Come è cambiato il rapporto tra te e Billy nel tempo?

I Cult oggi finalmente rappresentano la fusione totale delle nostre anime. Un tempo facevamo fatica a capirci l’un l’altro. Capire gli altri è la cosa più difficile al mondo. Quando scriviamo un pezzo siamo una sola persona: mi basta sentire un suo riff o una sua melodia perché dentro di me nascano le parole, così come a lui basta leggere un mio testo per trarne ispirazione. Siamo sempre diversi, ma ora allineati. Te lo dimostra anche un disco come questo, che come forse avrai notato non è basato completamente sul suono della chitarra, ma bensì su quello del piano. Il processo creativo è stato incredibile: una volta entrati in studio, ho capito che il piano sarebbe stato il fil rouge del disco e mi sono messo a suonare melodie che mi uscivano senza mediazione alcuna. Billy ha compreso la mia esigenza interiore si è messo completamente al servizio delle canzoni, con un umiltà commovente.”

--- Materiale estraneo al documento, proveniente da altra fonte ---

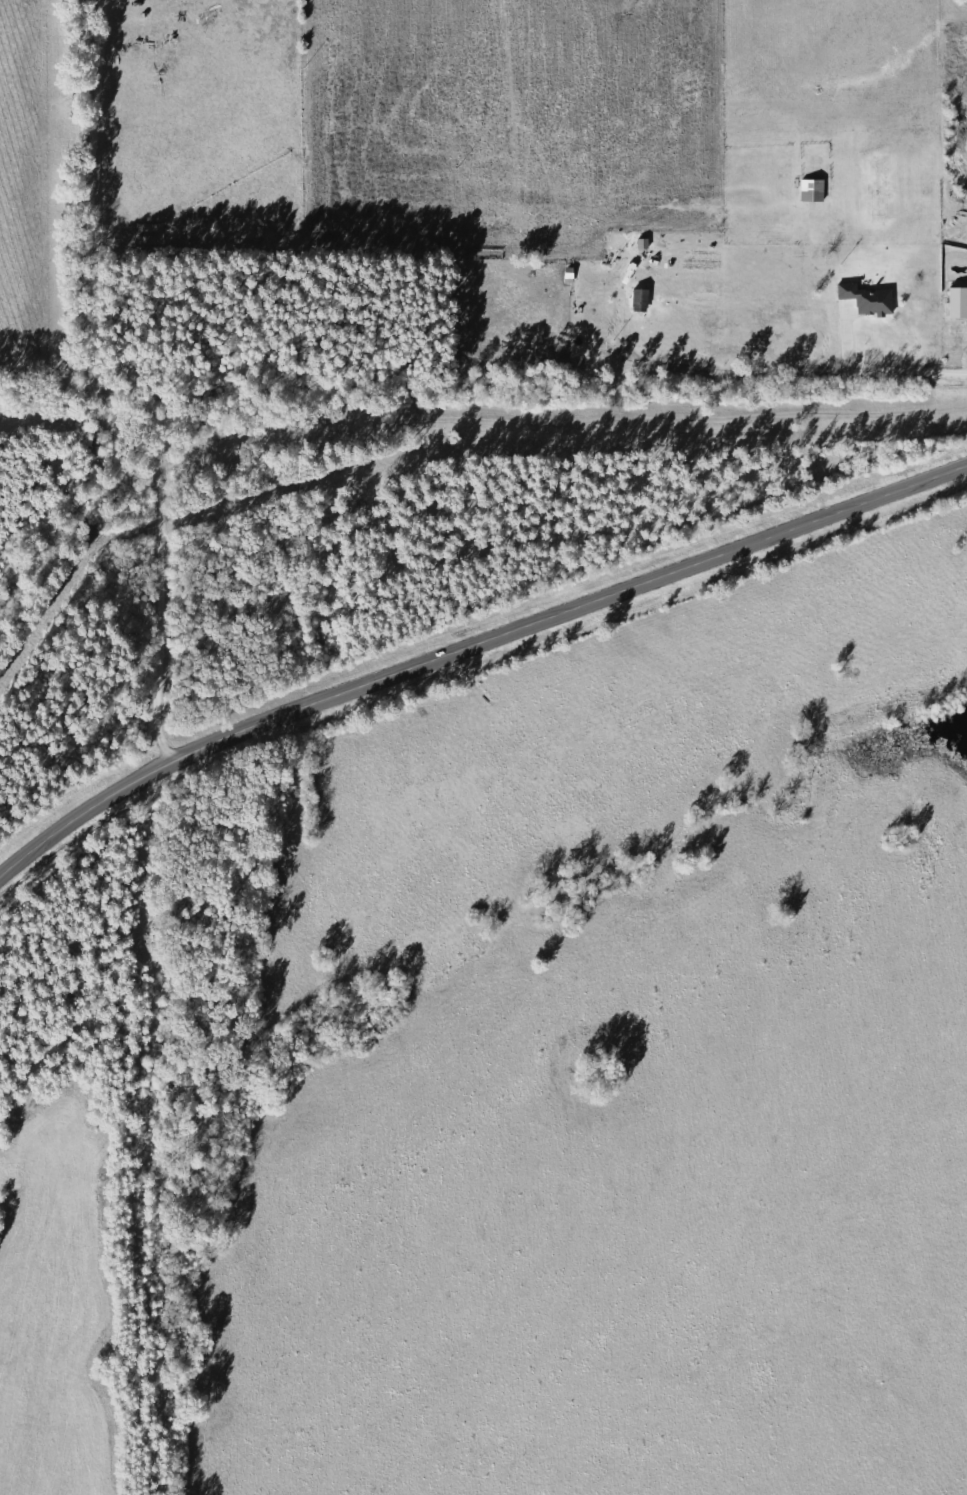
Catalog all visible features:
building: (816, 190)
building: (646, 243)
building: (644, 300)
building: (870, 300)
building: (960, 303)
road: (471, 645)

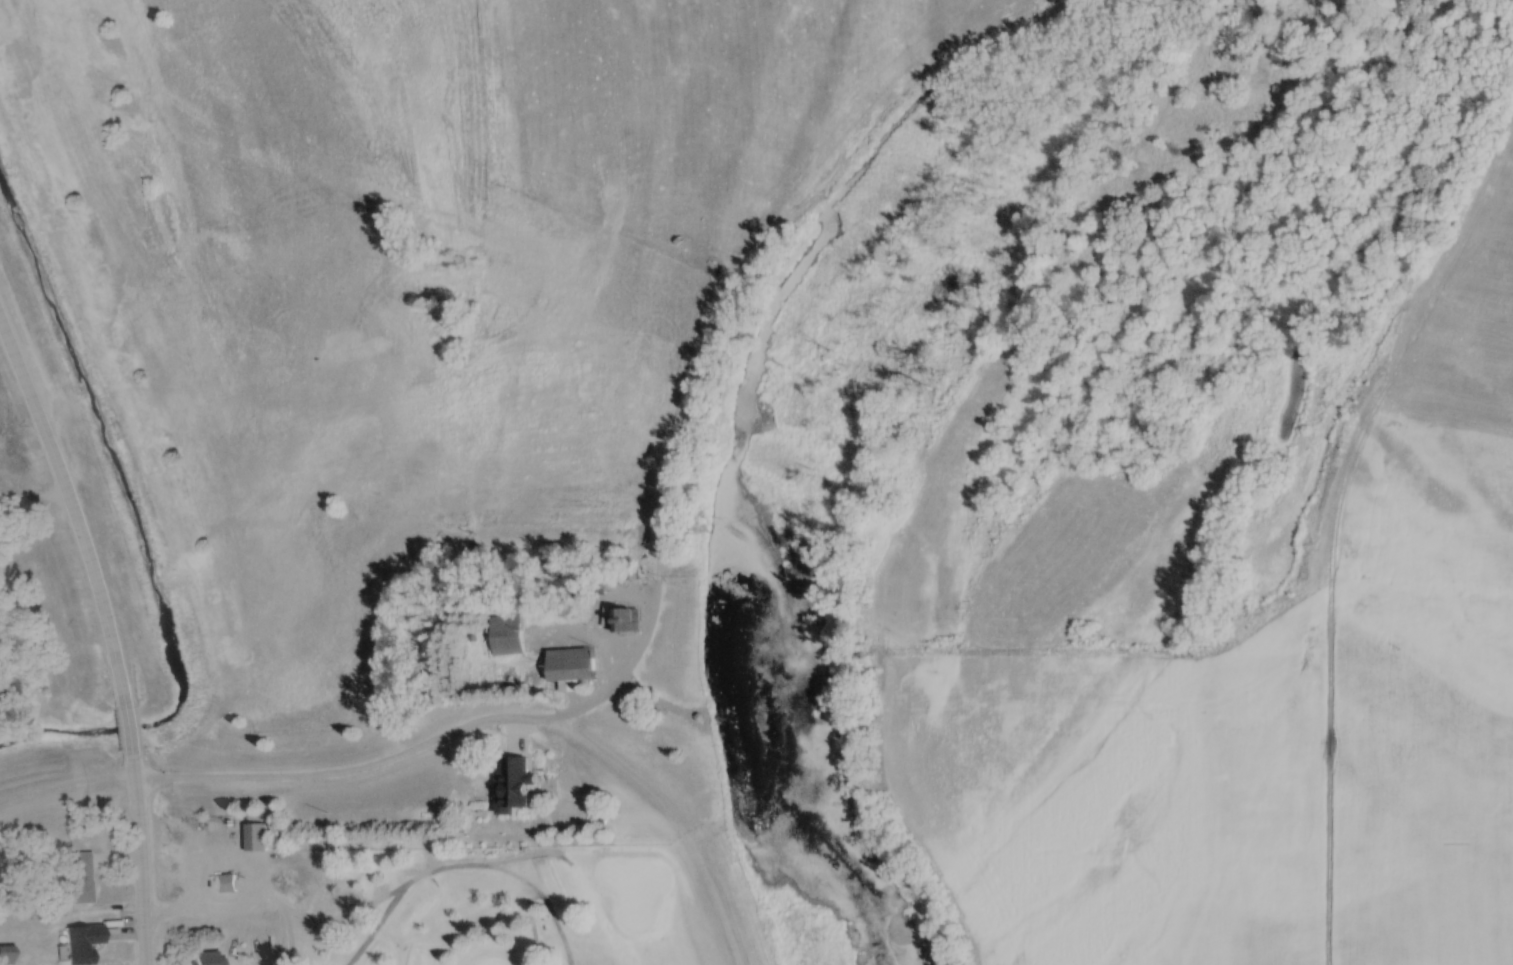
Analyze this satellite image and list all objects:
road: (71, 511)
building: (507, 635)
building: (572, 665)
road: (1312, 681)
road: (123, 726)
road: (345, 777)
building: (518, 777)
road: (673, 821)
building: (257, 838)
road: (138, 858)
building: (80, 878)
building: (225, 883)
park: (542, 910)
building: (83, 944)
building: (6, 956)
building: (203, 958)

Hai trovato finalmente la pace interiore che cerchi da anni?

Diciamo che il percorso non è così semplice come potevo pensare quando lo iniziai. Lotto con i miei demoni da molto tempo, ho capito cosa sbagliavo e perché, ma soprattutto sono riuscito a perdonarmi per alcune cose di cui mi incolpavo. Ho riscoperto un rapporto con la natura che coi secoli l’uomo ha completamente abbandonato e che è causa di molti dei problemi che abbiamo e che avremo in futuro. Viviamo in un periodo storico in cui superficialità e volgarità vengono venerati come dei e tutto questo ci sta conducendo alla rovina.”